**WORK ITEM:** Carry on the post about trumpet sound production below, starting right after its last sentence.

** Opening DOCUMENT SEGMENT block **

10/06/2005

Sound Production

To play a note on trumpet I do not think about vibrating my lips. I like to think about blowing into the trumpet, and letting the vibrations that occur in the trumpet to cause my lips to vibrate sympathetically. How this works is that air focused into the trumpet causes what is called a standing wave inside the trumpet. This is what causes the trumpet to play, and our lips simply vibrate sympathetically with the standing wave in the trumpet. Students often look at me incredulously when I tell them this (I usually leave it at just "Let your lips vibrate with the trumpet", and don't go into a long physics explanation). I ran across a great post at by Mark Minasian at Trumpet Herald that explains the concept better than I ever did.
"You cannot blow a note out of the trumpet"... As I remember Mr. Adam's lectures, tests were done blowing smoke through trumpets, trombones and tubas. It took several seconds for the smoke to come out the bell, showing that one isn't blowing the note out of the horn. Also, if one were to take into consideration the speed of sound, 1130 ft/sec, the delay in the time it took for the sound to travel from lips to bell would be noticeable.

** Closing DOCUMENT SEGMENT block **
** Opening GIVEN INFORMATION block **

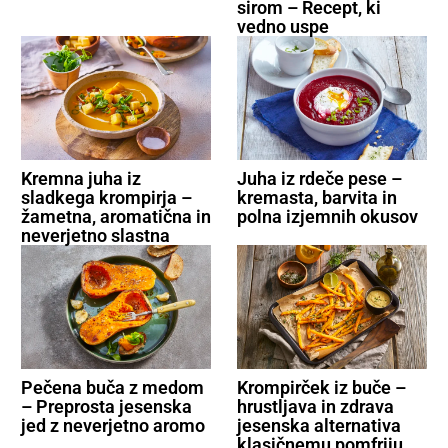
sirom – Recept, ki
vedno uspe
Kremna juha iz
Juha iz rdeče pese –
sladkega krompirja –
kremasta, barvita in
žametna, aromatična in
polna izjemnih okusov
neverjetno slastna
Pečena buča z medom
Krompirček iz buče –
– Preprosta jesenska
hrustljava in zdrava
jed z neverjetno aromo
jesenska alternativa
klasičnemu pomfriju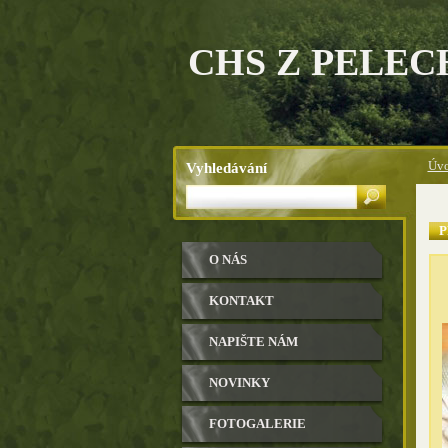
CHS Z PELEC
Vyhledávání
Úvo
P
O NÁS
KONTAKT
NAPIŠTE NÁM
NOVINKY
FOTOGALERIE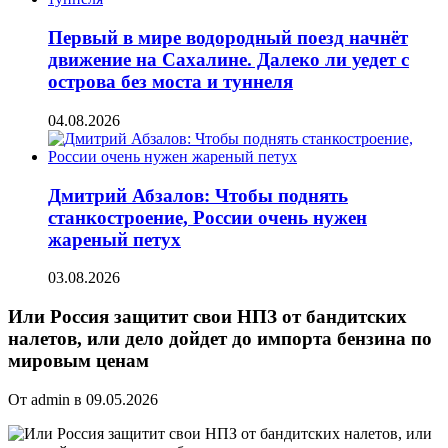
Первый в мире водородный поезд начнёт
движение на Сахалине. Далеко ли уедет с
острова без моста и туннеля
04.08.2026
Дмитрий Абзалов: Чтобы поднять
станкостроение, России очень нужен
жареный петух
03.08.2026
Или Россия защитит свои НПЗ от бандитских
налетов, или дело дойдет до импорта бензина по
мировым ценам
От admin в 09.05.2026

** Closing GIVEN INFORMATION block **

**SOLVED PROBLEM:**
I saw John Harbaugh do a fascinating demonstration of trumpet acoustics. He took a clear pyrex cylinder and inserted a propane torch in one end. immediately a tone was produced, the tone having a wavelength equal to the length of the pipe. The flame obviously isn't buzzing or producing the pitch. The temperature differential between the flame and surrounding air creates vortices that provide the energy to excite the air in the tube and cause the production of the standing wave. Another interesting aspect of this experiment was that quickly AFTER the tone is heard, you can see the flame oscillating wildly in response to the standing wave. The sound comes first then the vibration of the flame. On the trumpet, do you buzz a note or do the lips buzz/vibrate in response to the standing wave?

I remember Mr. Adam often stating that the trumpet is static. It is a metal tube and unchanging. It is we who are dynamic and can change. If you try to muscle the horn to do your bidding you are engaged in a losing battle. We, as trumpet players, need to get "in phase" with the horn. This is one of the reasons for buzzing the leadpipe. The fundamental pitch of a mouthpiece by itself is around a high B or C. I can produce that fundamental pitch by blowing across the edge of the mouthpiece's stem, or backbore, in a manner like producing a tone on a coke bottle. Though buzzing the mouthpiece does have some pedagogical value, it can create unneccessary tension in a trumpet player as the player is trying to make each note with the lips rather than simply allow the horn to resonate on the given pitch.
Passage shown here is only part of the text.